Re: 22/7/2014 6x6 difficult help on twitter

clm wrote:

Hi, patrick, the strategy is the usual, then the sum of the inner 4x4 box is 57 and "3-" and "2-" cages sum 11, etc., however no further analysis is necessary in this case, it's immediate from the beginning that "3-" = [2,5] since [1,4] is not possible due to the two 1's already present in "5-" and"4+" but at the same time [3,6] is not possible because it would produce two 1's in the same row, in b3 and c3.

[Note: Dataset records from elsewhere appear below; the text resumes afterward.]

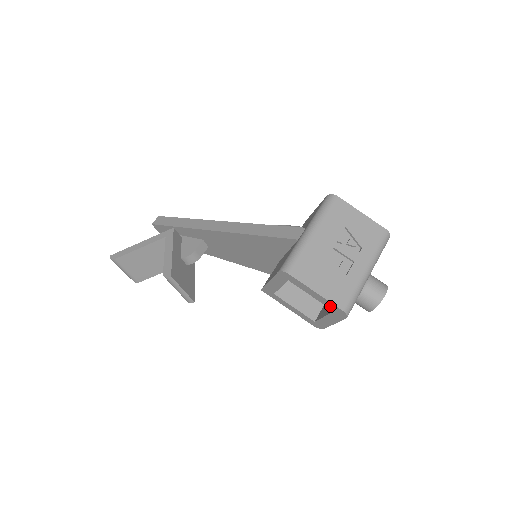
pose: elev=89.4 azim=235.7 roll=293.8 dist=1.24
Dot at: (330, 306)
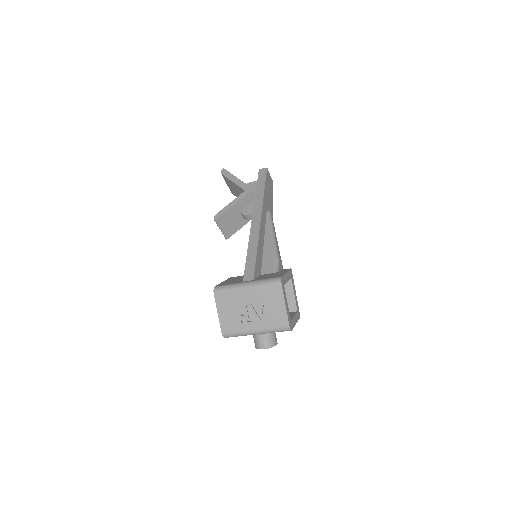
Dot at: occluded
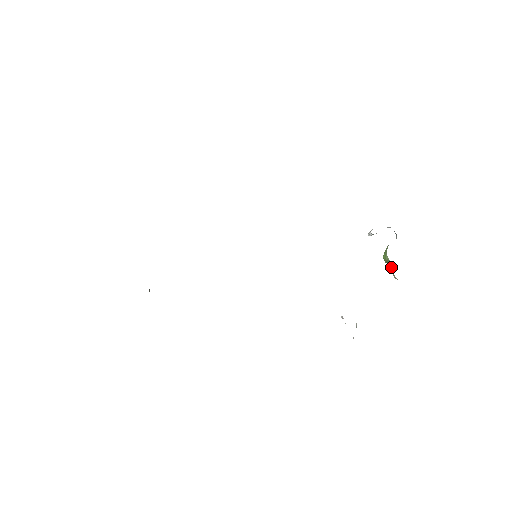
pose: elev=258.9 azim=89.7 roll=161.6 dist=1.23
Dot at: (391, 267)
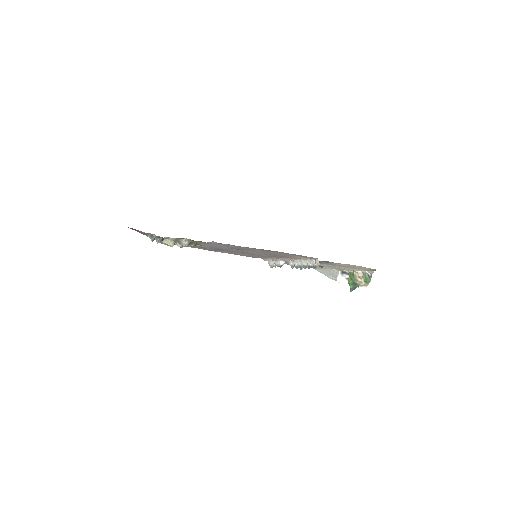
Dot at: (353, 276)
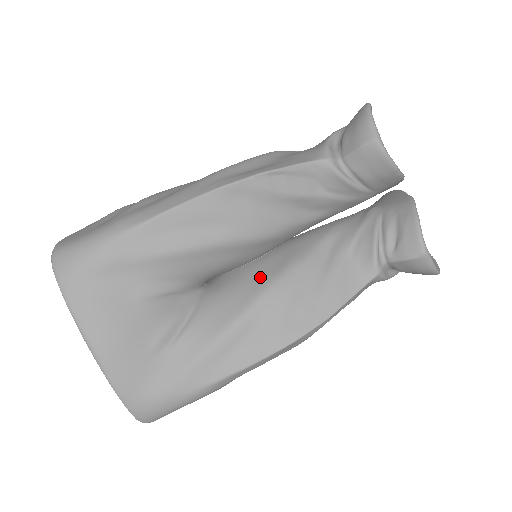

clm beat me to it. This is the method I used to solve it. Mass addition is generally farther down the queue of FAS techniques for me, though, I'll be honest.

Doing the above gives you the location for each of the cells in the 2d [4,2] and 3d [2,5] because of the 5 in 4d [5,6]. Doing so puts a 2 and a 5 in the same row as the 4e 2-, leaving only [1,3] and [4,6] as options. [4,6] is out because it, along with the 4d [5,6] would block all 6s in the two 9+ cages, leaving those as both [4,5]s, which doesn't work with the existing 4s and 5s in the 4d 11+ and 4e 2- cages. So that leaves 4e as [1,3].

It's probably just snobbery on my part to resist the more brute force mass cage addition approach if I can find a purely logical solution, however.